▶ _Task to carry out_: Return all lines in the data where the string "иттрий" can be found.

Extracted page text data:
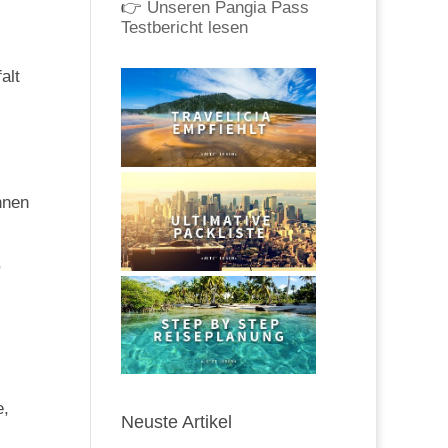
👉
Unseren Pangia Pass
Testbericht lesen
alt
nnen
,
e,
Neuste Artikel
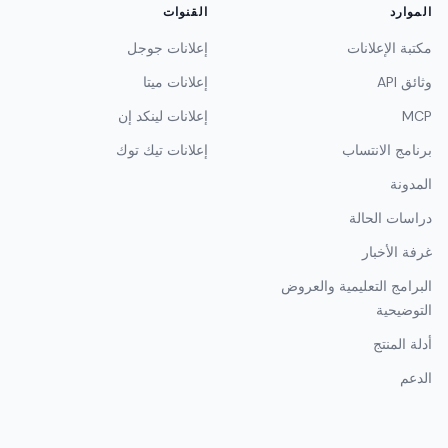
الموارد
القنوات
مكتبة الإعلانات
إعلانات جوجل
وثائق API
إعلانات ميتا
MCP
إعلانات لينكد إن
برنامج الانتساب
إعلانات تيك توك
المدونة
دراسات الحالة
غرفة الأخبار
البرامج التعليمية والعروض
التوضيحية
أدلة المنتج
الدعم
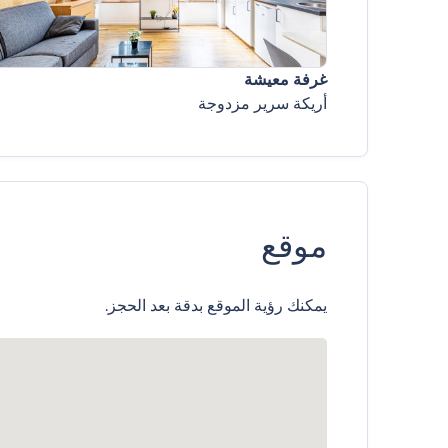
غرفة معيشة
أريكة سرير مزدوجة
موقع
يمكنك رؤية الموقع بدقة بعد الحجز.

...

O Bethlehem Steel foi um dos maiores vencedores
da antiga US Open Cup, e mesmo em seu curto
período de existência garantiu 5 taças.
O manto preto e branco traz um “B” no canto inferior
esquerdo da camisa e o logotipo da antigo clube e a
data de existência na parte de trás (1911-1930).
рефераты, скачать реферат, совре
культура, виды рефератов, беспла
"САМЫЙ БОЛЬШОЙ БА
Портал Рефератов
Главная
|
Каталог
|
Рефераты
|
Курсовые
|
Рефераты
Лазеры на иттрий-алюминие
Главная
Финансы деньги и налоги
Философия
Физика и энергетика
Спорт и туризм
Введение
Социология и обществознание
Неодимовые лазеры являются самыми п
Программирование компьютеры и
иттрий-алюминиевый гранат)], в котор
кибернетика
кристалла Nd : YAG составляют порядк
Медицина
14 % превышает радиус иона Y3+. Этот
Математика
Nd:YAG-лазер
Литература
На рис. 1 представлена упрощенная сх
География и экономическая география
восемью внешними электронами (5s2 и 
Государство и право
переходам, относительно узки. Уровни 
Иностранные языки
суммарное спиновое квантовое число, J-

▶ _Answer to the problem_:
Лазеры на иттрий-алюминие
иттрий-алюминиевый гранат)], в котор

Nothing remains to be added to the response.